She claims that her lack of experience, education, and information prevents the conclusion
that she knowingly neglected the victim. We respectfully disagree.
The victim, a two-month old infant, could not digest her formula for at least five
consecutive days. The victim did not make a bowel movement for at least five days. She was
lifeless, displayed jerking movements, and had poor color. The victim slept for excessively
long periods of time. Defendant Adkins, acknowledging her awareness of these symptoms,
called the physician on the Sunday before the victim’s death. The defendants were instructed
to feed the victim Pedialyte and, if the symptoms continued, to seek further medical attention.
The symptoms continued, but Defendant Adkins, inexplicably, failed to seek medical attention
for the victim.
Defendant Adkins’s neighbor, Adams, urged her to seek medical treatment for the
victim based on the victim’s appearance and failure to eat. Defendant Adkins did not do so.
The following day, Monday, Defendant Adkins took Lilliana to the pediatrician’s office for
an annual exam. The victim was also present. Although Defendant Adkins may not have
been aware of the victim’s exact injuries or how she sustained them, she had the opportunity
to have the victim examined and failed to fully disclose all of the victim’s symptoms to the
doctor or request a medical examination for the victim. Additionally, Defendant Adkins lied
to the police about the steps she took toward obtaining medical treatment for the victim.
Based upon these circumstances and the victim’s apparent symptoms and signs of
distress, a reasonable jury could find beyond a reasonable doubt that Defendant Adkins was
aware the victim needed medical treatment and that her failure to seek treatment for the dying
victim “adversely affected the [victim]’s health and welfare.” T.C.A. § 39-15-401(b).

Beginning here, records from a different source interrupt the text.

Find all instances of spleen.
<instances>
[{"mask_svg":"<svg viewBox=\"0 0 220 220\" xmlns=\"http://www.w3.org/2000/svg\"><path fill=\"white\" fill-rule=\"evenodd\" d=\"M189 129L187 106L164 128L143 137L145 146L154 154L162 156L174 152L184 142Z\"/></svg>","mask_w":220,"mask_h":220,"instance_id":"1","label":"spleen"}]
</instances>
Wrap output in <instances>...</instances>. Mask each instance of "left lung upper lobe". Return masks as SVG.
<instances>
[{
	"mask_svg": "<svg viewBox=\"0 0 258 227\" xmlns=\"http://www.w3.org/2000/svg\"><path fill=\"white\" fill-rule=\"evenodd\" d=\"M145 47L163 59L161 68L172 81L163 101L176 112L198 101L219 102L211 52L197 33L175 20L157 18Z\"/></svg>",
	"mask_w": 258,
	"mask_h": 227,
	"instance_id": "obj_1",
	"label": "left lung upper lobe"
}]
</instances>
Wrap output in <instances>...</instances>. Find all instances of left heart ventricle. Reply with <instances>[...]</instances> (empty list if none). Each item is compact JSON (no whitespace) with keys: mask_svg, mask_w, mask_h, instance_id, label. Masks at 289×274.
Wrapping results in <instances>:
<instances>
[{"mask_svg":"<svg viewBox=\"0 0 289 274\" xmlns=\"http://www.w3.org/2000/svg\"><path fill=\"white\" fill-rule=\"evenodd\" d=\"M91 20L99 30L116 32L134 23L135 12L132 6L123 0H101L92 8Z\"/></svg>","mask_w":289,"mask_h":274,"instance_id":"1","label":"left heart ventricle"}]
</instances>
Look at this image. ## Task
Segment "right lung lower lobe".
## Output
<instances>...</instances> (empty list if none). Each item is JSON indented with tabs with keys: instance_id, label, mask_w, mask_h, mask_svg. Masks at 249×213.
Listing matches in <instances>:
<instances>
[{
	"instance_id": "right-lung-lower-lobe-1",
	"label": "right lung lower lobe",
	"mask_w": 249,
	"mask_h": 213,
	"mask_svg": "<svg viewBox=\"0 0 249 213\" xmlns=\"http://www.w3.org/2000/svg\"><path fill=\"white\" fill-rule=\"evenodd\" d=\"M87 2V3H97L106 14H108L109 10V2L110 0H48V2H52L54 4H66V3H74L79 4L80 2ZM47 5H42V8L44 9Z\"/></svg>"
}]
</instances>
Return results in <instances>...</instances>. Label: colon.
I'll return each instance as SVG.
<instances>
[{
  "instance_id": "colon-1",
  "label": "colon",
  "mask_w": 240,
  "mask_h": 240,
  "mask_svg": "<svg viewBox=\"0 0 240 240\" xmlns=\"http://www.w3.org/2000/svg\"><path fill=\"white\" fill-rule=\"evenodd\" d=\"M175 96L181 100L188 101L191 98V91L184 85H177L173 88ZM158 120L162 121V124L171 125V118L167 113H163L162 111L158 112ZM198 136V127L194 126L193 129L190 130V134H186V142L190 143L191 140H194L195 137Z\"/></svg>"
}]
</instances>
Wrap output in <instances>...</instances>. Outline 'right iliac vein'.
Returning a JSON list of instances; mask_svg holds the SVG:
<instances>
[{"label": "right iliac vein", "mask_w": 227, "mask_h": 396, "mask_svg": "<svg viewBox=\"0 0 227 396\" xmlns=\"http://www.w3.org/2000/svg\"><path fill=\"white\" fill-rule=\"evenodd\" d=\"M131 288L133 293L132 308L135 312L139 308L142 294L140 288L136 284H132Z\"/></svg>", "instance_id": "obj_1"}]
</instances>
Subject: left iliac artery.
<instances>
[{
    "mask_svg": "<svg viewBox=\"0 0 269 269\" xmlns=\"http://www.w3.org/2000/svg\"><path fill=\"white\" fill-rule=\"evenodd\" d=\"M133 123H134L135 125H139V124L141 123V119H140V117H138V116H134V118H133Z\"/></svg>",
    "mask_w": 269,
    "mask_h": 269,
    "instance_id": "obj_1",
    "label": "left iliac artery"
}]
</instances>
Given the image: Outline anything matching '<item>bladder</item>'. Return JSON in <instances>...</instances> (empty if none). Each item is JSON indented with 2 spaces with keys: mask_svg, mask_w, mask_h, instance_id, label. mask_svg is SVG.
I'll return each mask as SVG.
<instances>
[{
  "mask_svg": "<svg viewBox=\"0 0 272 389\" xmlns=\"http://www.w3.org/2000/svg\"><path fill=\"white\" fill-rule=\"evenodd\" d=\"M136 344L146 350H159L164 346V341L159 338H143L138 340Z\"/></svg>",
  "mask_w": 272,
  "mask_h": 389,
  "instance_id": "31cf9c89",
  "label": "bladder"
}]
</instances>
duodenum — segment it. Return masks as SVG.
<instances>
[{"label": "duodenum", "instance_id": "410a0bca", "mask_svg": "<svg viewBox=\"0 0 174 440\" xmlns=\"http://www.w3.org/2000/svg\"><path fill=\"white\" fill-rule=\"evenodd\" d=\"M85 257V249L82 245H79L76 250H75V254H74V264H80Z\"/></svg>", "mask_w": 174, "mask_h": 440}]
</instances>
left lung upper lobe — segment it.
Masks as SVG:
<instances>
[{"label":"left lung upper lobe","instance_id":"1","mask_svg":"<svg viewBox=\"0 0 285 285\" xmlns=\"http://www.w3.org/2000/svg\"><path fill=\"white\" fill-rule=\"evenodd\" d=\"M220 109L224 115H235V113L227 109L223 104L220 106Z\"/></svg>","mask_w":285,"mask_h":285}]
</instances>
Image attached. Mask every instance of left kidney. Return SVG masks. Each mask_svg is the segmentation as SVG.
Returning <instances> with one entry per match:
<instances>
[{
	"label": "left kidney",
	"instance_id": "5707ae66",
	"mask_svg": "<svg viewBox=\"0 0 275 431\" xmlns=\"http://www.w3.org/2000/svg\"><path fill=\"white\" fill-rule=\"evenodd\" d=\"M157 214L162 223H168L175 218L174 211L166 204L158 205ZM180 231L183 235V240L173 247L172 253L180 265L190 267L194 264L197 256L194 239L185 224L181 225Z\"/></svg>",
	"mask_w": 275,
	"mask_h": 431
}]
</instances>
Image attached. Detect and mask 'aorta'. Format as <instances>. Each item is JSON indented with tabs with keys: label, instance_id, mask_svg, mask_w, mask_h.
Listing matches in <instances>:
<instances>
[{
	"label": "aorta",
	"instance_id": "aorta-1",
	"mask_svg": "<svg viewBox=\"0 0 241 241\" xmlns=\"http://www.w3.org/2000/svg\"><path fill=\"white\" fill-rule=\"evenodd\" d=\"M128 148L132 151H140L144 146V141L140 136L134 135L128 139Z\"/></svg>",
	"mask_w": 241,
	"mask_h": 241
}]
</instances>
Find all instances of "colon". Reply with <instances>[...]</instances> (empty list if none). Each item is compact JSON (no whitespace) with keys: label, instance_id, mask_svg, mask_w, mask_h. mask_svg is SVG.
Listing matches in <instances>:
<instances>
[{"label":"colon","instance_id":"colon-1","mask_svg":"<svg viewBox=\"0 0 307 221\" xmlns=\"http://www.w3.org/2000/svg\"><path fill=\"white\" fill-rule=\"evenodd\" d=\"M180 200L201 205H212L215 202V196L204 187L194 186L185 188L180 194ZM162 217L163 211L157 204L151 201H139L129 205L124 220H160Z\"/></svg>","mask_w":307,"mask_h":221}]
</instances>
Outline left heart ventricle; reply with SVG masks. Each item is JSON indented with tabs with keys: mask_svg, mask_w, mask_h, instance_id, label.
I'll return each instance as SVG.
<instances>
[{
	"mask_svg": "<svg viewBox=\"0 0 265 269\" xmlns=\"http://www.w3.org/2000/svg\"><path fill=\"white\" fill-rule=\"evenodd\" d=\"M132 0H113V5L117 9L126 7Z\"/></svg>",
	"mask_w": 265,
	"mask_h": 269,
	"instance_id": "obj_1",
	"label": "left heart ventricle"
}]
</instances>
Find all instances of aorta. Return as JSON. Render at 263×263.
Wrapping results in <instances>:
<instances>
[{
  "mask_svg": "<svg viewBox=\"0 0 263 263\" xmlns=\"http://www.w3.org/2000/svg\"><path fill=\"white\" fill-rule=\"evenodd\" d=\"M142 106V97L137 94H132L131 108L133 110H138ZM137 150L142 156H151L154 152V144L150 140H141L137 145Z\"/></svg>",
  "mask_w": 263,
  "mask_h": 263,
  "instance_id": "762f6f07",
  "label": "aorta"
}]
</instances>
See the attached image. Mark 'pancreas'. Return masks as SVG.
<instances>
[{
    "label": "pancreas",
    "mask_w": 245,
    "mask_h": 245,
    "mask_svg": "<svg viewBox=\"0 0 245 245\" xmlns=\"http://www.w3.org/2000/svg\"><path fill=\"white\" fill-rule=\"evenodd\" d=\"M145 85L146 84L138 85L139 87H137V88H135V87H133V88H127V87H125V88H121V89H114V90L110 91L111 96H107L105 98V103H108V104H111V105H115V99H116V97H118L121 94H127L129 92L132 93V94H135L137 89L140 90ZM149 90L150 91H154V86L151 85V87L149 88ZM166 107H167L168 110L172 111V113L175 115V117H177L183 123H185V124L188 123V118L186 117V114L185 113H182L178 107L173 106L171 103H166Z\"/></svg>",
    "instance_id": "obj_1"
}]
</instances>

We also note that Lilliana’s medical records show that the defendants had sought
medical treatment for Lilliana, then one-years-old, after twenty-four hours of vomiting. This
belies Defendant Adkins’s assertion that she did not have the experience to identify symptoms
in a baby requiring medical attention.
Accordingly, we conclude that there was sufficient evidence upon which a jury could
find, beyond a reasonable doubt, that Defendant Adkins’s failure to seek medical treatment
for the victim adversely affected the victim resulting in serious bodily injury. The Defendant
is not entitled to relief as to this issue.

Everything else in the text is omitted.